Stored records
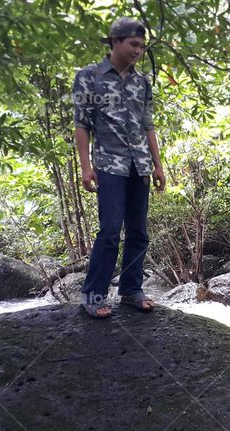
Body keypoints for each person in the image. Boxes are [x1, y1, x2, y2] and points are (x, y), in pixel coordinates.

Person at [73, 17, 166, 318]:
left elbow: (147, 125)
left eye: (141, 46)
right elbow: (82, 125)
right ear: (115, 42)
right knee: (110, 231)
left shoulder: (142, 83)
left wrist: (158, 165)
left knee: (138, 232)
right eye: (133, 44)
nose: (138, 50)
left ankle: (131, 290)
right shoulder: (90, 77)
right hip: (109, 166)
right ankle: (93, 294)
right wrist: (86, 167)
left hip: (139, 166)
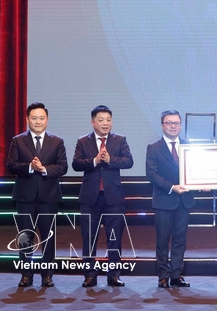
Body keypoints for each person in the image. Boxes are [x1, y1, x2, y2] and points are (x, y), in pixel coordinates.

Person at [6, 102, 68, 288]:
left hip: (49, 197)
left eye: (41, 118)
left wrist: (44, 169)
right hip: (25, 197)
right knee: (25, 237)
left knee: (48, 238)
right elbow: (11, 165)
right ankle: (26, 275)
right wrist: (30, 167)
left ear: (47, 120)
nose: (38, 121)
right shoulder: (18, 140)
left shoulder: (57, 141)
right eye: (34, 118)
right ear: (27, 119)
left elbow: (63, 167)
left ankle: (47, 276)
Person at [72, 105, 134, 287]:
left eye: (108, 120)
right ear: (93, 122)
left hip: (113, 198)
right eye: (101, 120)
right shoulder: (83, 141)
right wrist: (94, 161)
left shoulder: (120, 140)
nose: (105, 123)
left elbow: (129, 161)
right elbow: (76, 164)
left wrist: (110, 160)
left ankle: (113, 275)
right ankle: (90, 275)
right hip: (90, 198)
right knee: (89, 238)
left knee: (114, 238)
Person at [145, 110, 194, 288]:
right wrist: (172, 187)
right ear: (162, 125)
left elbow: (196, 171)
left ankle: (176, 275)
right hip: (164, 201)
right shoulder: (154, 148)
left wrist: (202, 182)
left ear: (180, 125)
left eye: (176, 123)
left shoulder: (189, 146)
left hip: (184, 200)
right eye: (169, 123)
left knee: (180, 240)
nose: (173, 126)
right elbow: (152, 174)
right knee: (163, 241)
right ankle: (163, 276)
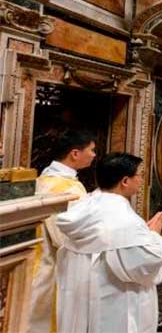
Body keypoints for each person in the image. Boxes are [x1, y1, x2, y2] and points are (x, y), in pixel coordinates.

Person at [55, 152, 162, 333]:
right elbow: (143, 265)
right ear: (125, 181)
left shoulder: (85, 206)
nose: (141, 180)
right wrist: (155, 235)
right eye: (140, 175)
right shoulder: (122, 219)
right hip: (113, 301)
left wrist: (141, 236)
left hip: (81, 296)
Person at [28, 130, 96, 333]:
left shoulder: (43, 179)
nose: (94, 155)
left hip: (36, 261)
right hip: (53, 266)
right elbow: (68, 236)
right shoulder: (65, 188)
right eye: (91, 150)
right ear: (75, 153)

> **Your task**:
Going through the data above, return each line with the word "knee".

> **Response to this task**:
right knee: (110, 231)
left knee: (138, 232)
right knee: (25, 237)
left knee: (48, 238)
right knee: (89, 238)
left knee: (114, 238)
left knee: (180, 240)
right knee: (163, 241)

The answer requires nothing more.